Archivmeldung vom 28.07.2021

Bitte beachten Sie, dass die Meldung den Stand der Dinge zum Zeitpunkt ihrer Veröffentlichung am 28.07.2021 wiedergibt. Eventuelle in der Zwischenzeit veränderte Sachverhalte bleiben daher unberücksichtigt.

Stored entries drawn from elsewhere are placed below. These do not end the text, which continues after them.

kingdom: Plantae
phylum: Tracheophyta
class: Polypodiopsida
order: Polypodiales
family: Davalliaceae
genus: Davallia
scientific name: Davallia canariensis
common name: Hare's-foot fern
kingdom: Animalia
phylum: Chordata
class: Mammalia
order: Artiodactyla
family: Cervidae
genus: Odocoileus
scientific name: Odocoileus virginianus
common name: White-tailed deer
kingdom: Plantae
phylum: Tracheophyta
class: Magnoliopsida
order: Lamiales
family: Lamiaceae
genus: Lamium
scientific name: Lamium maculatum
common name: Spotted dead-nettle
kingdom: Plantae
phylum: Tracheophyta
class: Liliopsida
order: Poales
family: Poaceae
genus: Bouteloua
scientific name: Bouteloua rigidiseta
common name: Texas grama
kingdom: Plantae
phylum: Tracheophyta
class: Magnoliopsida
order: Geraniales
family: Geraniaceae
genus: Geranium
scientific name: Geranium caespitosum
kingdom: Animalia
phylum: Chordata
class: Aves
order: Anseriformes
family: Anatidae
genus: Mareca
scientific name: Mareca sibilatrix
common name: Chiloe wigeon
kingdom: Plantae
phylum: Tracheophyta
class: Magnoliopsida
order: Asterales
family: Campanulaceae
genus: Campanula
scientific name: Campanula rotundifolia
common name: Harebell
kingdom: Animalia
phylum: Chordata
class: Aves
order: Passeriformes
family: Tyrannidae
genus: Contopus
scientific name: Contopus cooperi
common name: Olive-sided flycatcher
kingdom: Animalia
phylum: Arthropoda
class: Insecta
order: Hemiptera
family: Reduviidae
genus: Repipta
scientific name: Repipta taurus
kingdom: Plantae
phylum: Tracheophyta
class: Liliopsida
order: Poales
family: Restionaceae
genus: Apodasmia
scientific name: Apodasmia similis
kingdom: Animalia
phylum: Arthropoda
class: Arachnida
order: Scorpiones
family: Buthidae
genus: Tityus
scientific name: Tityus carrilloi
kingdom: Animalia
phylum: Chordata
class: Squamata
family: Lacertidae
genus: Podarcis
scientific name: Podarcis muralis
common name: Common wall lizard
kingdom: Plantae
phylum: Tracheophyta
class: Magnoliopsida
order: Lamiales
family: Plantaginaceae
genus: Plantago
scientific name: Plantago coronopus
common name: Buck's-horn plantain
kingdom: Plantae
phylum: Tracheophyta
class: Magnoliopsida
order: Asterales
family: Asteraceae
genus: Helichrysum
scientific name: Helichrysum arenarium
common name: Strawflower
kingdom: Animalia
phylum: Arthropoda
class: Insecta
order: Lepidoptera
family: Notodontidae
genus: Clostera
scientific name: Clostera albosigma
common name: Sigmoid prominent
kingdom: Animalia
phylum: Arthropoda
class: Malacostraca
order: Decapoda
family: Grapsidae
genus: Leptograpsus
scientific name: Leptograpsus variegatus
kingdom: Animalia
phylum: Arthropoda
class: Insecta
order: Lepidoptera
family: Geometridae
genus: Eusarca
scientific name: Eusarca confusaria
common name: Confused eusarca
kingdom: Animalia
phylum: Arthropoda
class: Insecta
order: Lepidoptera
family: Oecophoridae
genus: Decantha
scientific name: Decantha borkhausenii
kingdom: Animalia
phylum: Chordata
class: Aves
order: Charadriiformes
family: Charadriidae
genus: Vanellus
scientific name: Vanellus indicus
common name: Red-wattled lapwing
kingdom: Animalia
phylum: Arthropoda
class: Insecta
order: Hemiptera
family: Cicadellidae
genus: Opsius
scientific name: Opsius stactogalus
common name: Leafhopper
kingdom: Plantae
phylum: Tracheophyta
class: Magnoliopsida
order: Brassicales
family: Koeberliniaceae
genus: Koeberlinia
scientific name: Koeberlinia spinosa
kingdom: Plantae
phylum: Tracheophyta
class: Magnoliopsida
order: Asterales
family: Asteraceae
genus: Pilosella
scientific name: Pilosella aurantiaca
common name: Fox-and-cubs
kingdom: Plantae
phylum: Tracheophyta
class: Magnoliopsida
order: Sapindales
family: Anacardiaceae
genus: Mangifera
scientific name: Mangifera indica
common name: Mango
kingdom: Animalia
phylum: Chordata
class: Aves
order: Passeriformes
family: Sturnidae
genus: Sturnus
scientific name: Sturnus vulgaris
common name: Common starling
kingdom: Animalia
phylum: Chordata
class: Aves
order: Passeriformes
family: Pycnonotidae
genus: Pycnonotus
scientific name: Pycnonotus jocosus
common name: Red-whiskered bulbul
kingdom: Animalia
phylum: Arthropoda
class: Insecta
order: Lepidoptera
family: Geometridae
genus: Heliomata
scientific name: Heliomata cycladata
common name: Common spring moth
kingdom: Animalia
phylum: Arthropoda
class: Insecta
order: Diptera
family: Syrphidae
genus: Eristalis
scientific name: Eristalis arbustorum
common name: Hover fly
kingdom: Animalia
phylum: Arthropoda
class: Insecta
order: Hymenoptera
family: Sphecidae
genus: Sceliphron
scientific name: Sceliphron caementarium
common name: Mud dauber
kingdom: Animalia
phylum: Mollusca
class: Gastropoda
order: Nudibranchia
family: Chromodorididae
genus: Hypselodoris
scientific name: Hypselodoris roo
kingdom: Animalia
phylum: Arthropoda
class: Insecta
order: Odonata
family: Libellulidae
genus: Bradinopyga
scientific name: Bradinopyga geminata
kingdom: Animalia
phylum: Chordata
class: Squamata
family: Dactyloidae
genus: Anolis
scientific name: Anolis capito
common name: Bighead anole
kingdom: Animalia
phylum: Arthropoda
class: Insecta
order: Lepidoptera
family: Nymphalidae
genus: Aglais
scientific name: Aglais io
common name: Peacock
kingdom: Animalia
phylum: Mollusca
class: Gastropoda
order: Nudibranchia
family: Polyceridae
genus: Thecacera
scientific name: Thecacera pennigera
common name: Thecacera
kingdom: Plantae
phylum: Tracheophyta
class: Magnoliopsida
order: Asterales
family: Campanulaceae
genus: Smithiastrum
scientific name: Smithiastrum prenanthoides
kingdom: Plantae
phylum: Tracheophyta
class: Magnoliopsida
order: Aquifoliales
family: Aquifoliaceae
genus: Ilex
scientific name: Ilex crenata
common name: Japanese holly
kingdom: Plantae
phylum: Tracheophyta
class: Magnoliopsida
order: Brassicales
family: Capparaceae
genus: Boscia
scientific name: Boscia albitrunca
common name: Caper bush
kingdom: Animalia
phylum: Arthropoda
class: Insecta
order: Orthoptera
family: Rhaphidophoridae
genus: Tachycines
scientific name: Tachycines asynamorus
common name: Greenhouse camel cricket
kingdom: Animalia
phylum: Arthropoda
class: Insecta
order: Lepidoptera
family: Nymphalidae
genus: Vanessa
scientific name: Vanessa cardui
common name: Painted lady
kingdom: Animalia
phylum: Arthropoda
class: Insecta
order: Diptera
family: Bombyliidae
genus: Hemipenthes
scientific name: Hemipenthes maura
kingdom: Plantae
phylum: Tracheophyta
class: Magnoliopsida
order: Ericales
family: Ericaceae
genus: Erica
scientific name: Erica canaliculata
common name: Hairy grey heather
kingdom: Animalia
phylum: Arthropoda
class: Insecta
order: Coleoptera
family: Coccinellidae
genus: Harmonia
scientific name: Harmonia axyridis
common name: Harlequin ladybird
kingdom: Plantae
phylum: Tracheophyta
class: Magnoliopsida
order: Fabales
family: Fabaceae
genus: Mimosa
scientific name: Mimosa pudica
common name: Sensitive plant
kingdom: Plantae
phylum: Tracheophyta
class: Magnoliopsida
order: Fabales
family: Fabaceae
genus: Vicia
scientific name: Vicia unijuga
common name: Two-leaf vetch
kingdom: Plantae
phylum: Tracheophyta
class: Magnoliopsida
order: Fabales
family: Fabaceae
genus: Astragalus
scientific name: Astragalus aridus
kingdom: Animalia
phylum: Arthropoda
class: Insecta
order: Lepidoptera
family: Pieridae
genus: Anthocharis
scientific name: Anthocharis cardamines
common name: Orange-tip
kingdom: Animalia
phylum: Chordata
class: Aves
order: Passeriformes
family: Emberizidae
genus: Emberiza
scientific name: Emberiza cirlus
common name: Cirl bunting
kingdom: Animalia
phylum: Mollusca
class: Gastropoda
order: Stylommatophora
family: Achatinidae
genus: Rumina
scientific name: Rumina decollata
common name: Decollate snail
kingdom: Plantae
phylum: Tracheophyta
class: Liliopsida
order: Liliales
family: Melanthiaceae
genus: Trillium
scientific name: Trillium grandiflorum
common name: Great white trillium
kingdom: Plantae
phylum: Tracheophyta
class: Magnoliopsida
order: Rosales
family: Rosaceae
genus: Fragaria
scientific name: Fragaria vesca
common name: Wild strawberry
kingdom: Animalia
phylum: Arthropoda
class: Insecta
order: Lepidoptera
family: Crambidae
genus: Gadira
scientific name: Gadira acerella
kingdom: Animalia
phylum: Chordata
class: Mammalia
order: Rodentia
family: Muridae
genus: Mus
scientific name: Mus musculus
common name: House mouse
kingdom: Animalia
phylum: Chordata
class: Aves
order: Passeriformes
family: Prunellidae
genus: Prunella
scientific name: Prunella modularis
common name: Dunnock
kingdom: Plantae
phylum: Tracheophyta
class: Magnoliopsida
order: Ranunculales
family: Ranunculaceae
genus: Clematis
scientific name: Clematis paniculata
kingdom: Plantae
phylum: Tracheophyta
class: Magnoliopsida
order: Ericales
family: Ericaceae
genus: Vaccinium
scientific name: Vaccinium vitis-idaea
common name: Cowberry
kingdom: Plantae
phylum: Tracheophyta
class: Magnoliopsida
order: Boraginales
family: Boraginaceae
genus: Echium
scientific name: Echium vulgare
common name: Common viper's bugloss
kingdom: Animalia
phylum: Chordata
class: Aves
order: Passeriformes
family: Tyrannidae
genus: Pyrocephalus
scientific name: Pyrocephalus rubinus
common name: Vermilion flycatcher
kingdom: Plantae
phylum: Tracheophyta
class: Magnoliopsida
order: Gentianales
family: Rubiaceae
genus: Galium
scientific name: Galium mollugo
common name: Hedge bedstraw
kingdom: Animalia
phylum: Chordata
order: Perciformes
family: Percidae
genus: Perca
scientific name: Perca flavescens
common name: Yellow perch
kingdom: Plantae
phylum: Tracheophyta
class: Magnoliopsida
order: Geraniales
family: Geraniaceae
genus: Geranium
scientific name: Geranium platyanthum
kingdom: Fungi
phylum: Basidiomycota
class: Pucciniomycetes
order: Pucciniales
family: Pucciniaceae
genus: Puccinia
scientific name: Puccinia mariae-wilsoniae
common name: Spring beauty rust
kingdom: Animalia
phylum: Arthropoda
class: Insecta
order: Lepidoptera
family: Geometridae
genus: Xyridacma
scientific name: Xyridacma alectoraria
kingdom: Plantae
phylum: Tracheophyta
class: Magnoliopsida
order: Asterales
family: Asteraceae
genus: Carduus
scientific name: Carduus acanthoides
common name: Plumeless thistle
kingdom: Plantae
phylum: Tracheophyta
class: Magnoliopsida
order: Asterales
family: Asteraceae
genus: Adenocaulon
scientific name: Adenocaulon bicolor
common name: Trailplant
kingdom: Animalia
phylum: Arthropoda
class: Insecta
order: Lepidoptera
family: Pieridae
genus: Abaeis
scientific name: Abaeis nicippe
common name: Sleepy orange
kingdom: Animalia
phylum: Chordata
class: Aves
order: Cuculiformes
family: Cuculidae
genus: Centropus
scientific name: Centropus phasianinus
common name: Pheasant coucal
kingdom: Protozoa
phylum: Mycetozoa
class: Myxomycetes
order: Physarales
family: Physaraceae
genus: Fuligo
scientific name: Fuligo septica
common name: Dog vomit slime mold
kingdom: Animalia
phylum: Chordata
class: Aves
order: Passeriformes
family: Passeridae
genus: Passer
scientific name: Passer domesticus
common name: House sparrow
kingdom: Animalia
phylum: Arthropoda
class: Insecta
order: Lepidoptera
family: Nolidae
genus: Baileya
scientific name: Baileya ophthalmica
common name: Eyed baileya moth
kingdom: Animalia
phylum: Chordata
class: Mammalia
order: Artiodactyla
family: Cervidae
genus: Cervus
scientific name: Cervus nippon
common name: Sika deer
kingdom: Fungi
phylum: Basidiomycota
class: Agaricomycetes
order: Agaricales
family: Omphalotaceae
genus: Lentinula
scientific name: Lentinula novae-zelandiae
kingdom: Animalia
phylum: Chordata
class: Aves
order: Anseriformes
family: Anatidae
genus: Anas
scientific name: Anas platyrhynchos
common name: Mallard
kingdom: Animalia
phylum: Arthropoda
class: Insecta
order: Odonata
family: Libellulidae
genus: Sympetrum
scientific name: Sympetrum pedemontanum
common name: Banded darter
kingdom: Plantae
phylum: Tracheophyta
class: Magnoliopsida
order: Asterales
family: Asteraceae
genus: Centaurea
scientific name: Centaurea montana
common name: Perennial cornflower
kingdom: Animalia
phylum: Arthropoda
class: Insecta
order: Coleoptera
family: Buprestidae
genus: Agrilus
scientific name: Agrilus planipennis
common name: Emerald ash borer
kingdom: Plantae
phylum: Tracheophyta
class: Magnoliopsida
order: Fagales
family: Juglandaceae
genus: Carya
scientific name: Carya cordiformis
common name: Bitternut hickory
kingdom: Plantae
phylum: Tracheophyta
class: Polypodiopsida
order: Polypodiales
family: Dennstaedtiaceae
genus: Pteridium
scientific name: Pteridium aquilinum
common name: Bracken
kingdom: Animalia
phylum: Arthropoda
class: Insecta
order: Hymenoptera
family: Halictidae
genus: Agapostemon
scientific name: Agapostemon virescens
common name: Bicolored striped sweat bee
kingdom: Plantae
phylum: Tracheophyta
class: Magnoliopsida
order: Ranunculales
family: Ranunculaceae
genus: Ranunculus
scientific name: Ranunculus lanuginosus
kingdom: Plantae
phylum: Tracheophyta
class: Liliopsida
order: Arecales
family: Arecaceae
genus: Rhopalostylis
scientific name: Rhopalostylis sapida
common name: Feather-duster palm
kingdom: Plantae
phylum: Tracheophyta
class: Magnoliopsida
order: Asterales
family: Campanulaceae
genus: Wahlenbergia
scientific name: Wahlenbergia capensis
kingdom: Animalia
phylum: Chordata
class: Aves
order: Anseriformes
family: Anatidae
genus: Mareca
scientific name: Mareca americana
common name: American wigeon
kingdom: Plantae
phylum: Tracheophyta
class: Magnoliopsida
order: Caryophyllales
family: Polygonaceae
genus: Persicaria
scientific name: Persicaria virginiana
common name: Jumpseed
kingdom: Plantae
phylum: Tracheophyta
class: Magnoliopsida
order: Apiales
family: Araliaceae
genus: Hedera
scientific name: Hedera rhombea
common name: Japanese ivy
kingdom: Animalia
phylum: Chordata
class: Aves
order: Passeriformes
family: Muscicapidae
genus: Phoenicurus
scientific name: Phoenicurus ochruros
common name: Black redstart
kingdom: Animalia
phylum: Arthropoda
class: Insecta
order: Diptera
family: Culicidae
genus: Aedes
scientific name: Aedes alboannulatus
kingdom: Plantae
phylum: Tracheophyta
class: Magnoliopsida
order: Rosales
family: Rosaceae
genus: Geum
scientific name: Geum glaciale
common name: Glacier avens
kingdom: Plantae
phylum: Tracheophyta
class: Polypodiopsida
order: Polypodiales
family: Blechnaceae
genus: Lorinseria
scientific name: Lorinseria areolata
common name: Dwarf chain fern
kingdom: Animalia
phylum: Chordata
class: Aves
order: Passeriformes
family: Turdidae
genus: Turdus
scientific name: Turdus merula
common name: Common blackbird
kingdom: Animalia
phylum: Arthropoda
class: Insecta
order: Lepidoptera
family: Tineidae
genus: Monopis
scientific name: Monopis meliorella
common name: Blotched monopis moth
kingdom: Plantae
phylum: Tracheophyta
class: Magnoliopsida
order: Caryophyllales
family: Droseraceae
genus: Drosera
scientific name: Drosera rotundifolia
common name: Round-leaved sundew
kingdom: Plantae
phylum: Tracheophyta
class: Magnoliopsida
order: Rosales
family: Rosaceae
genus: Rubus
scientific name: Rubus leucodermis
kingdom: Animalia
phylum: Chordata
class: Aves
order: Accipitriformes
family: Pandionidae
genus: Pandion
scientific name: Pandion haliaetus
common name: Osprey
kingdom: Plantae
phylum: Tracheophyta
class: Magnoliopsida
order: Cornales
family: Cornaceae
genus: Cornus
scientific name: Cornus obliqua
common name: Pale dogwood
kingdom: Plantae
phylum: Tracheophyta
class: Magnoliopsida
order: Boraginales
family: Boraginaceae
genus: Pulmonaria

Freigeschaltet durch Thorsten Schmitt
Josef Schuster (2017), Archivbild
Josef Schuster (2017), Archivbild

Foto: Urheber
Lizenz: CC BY 3.0
Die Originaldatei ist hier zu finden.

Josef Schuster, Präsident des Zentralrates der Juden in Deutschland, hat mit Blick auf die Bundestagswahl und die Landtagswahl in Mecklenburg-Vorpommern am 26. September vor jeglicher Kooperation mit der AfD gewarnt. "Ich denke, das A und O in einem neu zusammengesetzten Parlament ist, dass es einen klaren Konsens der demokratischen Parteien gibt, sich zwar politisch mit der AfD auseinanderzusetzen, aber eine irgendwie geartete Zusammenarbeit von vornherein klar auszuschließen", sagte Schuster der "Neuen Osnabrücker Zeitung". "Das ist auch das, was letztendlich jüdisches Leben ermöglicht."

Die AfD beachte demokratische Grundsätze nicht, sondern spalte und habe auch "nur zwei wesentliche Themen", die Migration und "aktuell die Corona-Pandemie im Sinne der Corona-Leugner", sagte Schuster. "Also, egal eigentlich, welches Thema angepackt wird, es wird immer zum Thema Migration geschwenkt, und die Migranten werden dann in den Dreck gezogen."

In dem Gespräch kritisierte der Zentralratspräsident auch den Umgang der DDR mit dem Judentum. "Die DDR hat das Erbe des Nationalsozialismus ja quasi auf Westdeutschland abgeschoben", stellte Schuster fest. Sowohl der Holocaust als auch das jüdische Leben seien in der DDR "sehr, sehr kleingeschrieben" worden. Auch das Thema Israel sei weitgehend ausgeklammert worden.